Безусловно, эпоха Барокко явила целую россыпь принципиально новых феноменов игрового начала, и ярче всего это заметно в юмористических, бытовых произведениях музыкантов. Композиторы впервые за долгие столетия начинают откровенно шутить на языке звуков: имитировать повадки животных (как в знаменитой клавесинной «Курице» Жан-Филипп Рамо), рисовать ироничные музыкальные портреты и разыгрывать целые комические сценки (вроде баховского «Каприччио на отъезд возлюбленного брата» с его звукоподражанием почтовому рожку). Как итог, барочная эпоха отмечена удивительной непосредственностью и малорегламентированностью музыкальных форм. Свобода языка обусловлена как раз обилием новых творческих и технических возможностей, а сам этот звуковой мир пронизан здоровым юмором.

При всём этом глобальная унификация музыки становится к ней всё ближе. Религиозная и строго теологическая повестка постепенно уступают место первым самодостаточным образцам музыкальной философии – философии искусства как такового, особенно в сфере бурно развивающегося театра. Искусство наконец «поднимается в полный рост» и начинает самостоятельно обогащать себя хотя и существовавшими ранее, но теперь совершенно по–особому преломлёнными идеями.

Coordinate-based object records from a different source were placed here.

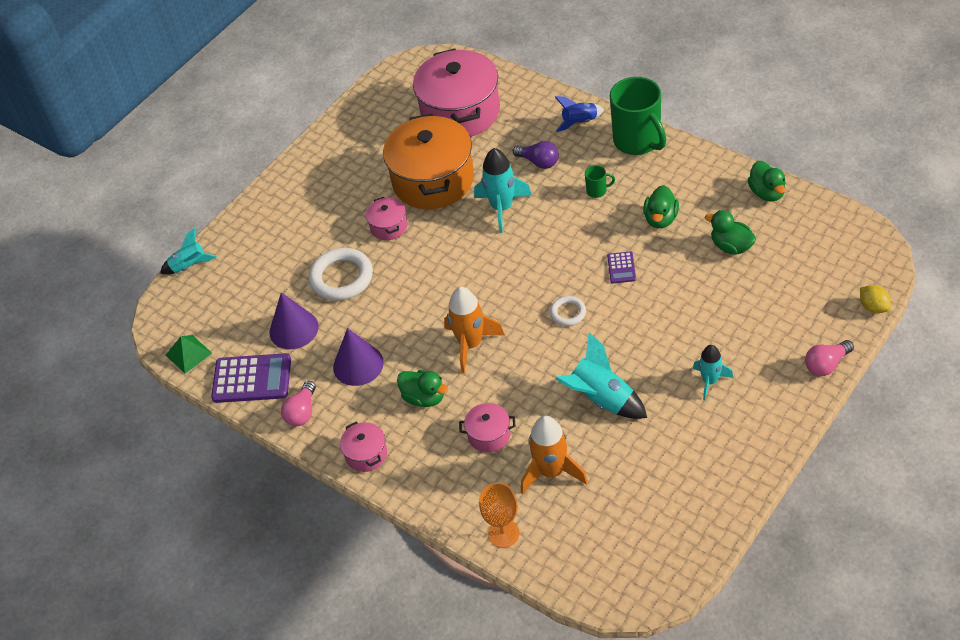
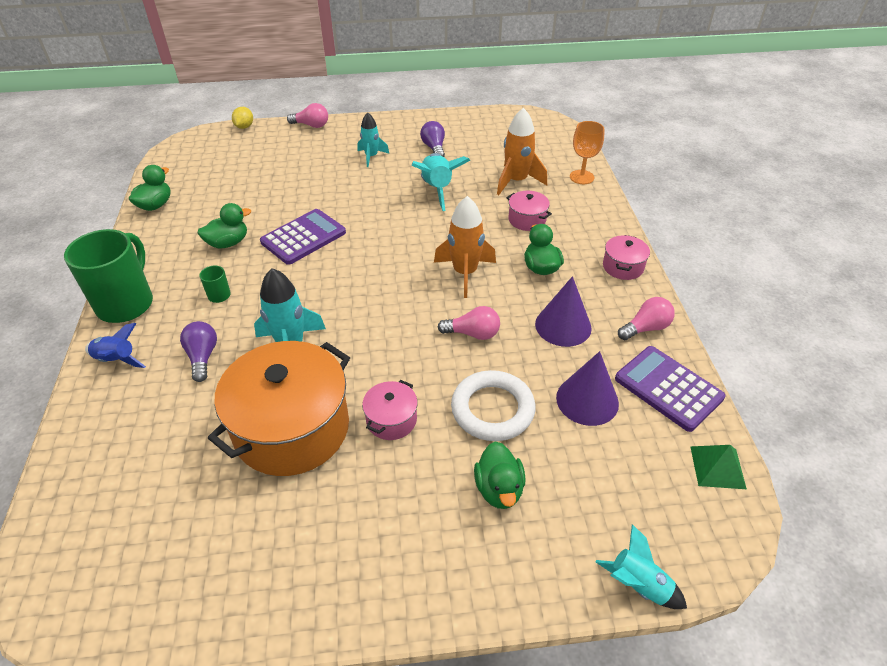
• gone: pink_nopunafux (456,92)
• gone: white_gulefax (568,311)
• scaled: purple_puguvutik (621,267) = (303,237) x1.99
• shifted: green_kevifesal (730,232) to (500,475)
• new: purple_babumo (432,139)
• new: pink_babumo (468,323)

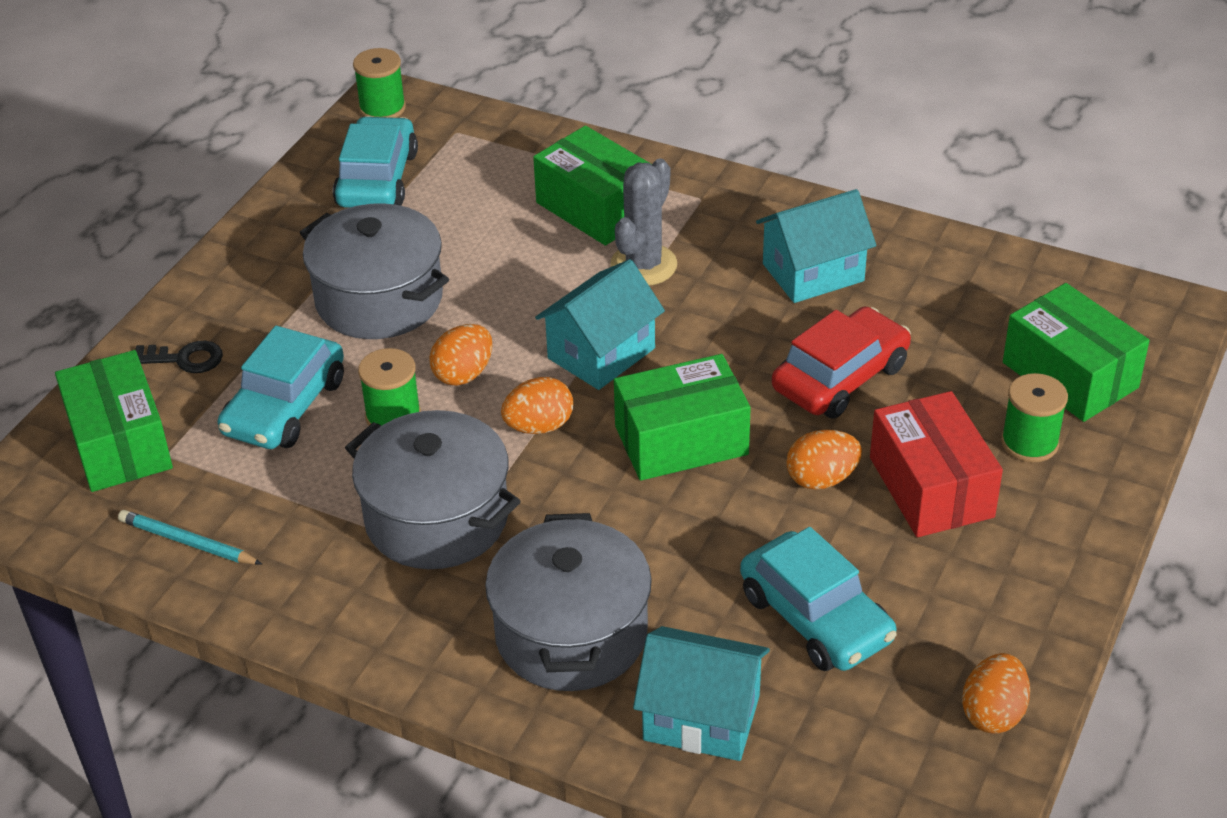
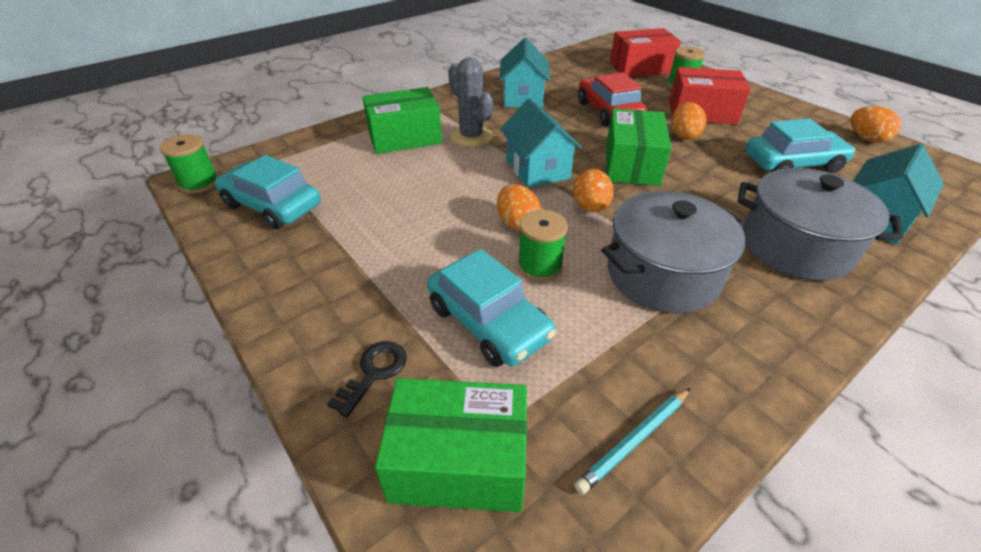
• gone: grey_nopunafux (374,271)
• repainted: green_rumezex (1076,352) to red_rumezex (645,52)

Блестящими примерами здесь служат грандиозные «Страсти» И. С. Баха как отражение глубоко личного, сугубо индивидуального религиозного мироощущения композитора, или вечная тема «Времён года» А. Вивальди, решённая в самых неожиданных музыкально-философских ракурсах.

Сюда же относится и «Хорошо темперированный клавир» Баха – не просто сборник прелюдий и фуг, а сложнейшая музыкально–семантическая система и, по сути, грандиозная игровая вселенная сама в себе. В ней великий кантор увлечённо играет по правилам им же утверждённой новой музыкальной системы, доказывая её безграничную жизнеспособность через все двадцать четыре тональности. Терапевтическая же роль музыки в эпоху Барокко четко разделяется на два магистральных направления. Первое – это индивидуальное и камерное домашнее музицирование как способ глубокого погружения в себя, тонкая рефлексия. Второе – это коллективно–оперные «шоу–программы», выступающие как мощная музыкально–социальная массовая терапия. Главным её аспектом становится «погружение в иное» – тотальный уход от обыденной реальности ради любования рукотворной, идеальной красотой и мгновенное единение с социумом через сопереживание универсальным оперным сюжетам.

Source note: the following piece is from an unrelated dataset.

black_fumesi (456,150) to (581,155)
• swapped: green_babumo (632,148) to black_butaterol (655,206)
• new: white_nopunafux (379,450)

Эпоха Просвещения и торжество функционального мышления

Эпоха Просвещения незаметно смещает музыкальное искусство на второй план, выводя вперед бурное развитие театра. Всё чаще мы сталкиваемся с подчеркнуто придворной, подчинённой ролью музыки в жизни её создателей. Произведения пишутся к случаю и на заказ; творения даже самых выдающихся авторов современники всё реже рассматривают «вглубь» – для них они остаются, по сути, одноразовыми. Для оперы становится нормой забвение после нескольких сезонов показа, а салонное музицирование принимает за негласное правило установку, что после первого исполнения возвращаться к этой музыке больше не стоит.

Важнейшим теоретическим завоеванием эпохи Просвещения становится функциональная гармония. Удивительно, но выделение главных ступеней лада с последующим формированием функциональной логики явилось не столько результатом эмпирического наблюдения и кристаллизации акустических явлений (как это обычно бывает с научными открытиями), сколько продуктом философского анализа и своеобразного языкового консенсуса. Главными критериями этой новой системы стали простота, лёгкость освоения, убедительность и ясность.

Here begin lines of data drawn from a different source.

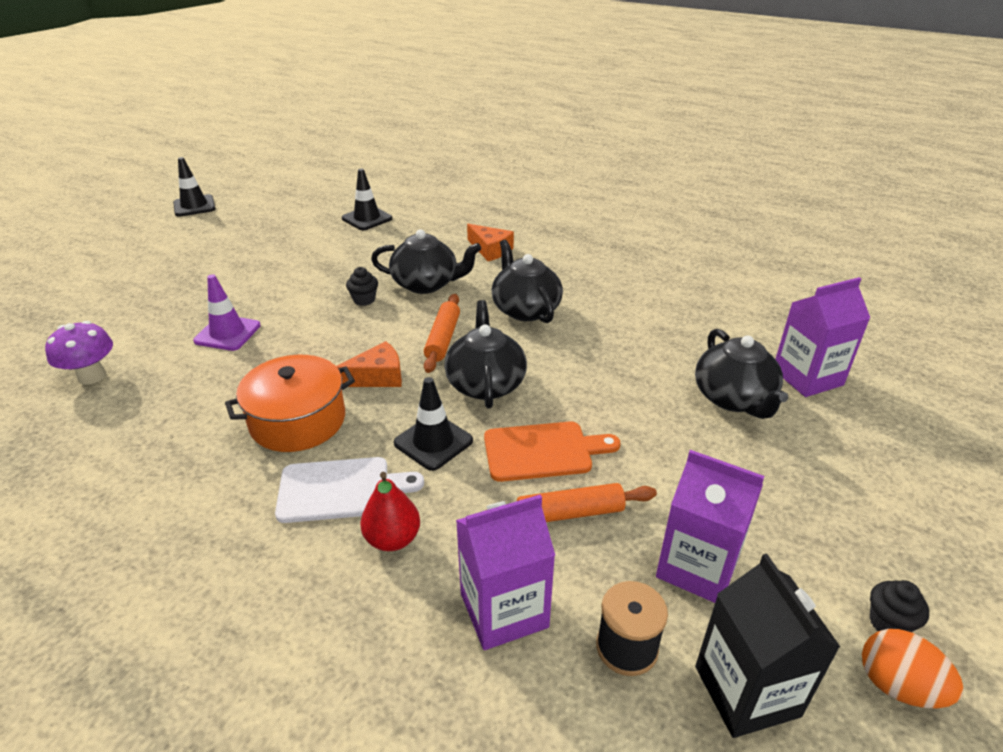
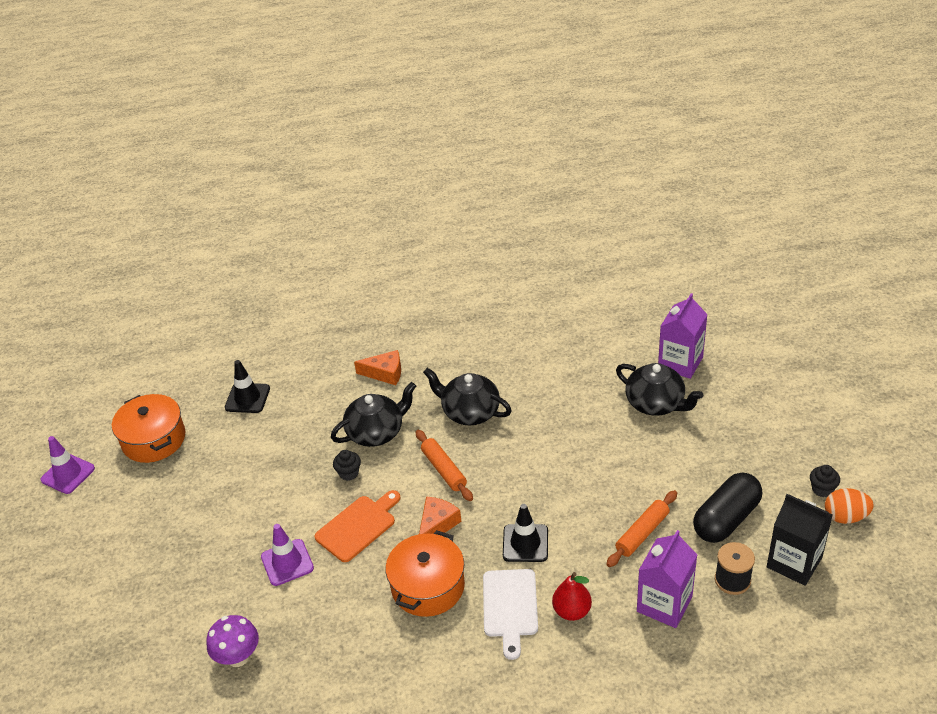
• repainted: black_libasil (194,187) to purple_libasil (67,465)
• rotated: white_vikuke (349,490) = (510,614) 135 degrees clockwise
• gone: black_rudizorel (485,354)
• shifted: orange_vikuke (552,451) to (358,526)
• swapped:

Родившись из музыкально-философских трудов Ж. Ф. Рамо, создавшего монументальный «Трактат о гармонии», и практических открытий И. С. Баха, функциональная гармония в итоге поднялась выше своей прародительницы-философии. Она превратилась в живую стихию, но не в условную платоновскую идею, а в феномен, порождённый не столько ходом истории и развитием человеческого слуха, сколько чистой философской мыслью человека. Новая функциональная музыка, теоретически обоснованная Рамо и практически воплощённая гением Баха, а затем закреплённая вечными творениями И. Гайдна, В. А. Моцарта и Л. ван Бетховена, стала господствующей силой в музыкальном языке, и это господство продолжается по сей день. Функциональное мышление до сих пор пронизывает коммерческую поп-индустрию, неформатную сцену (рок и весь андеграунд), любые итерации text-sound music и огромную часть современной академической музыки.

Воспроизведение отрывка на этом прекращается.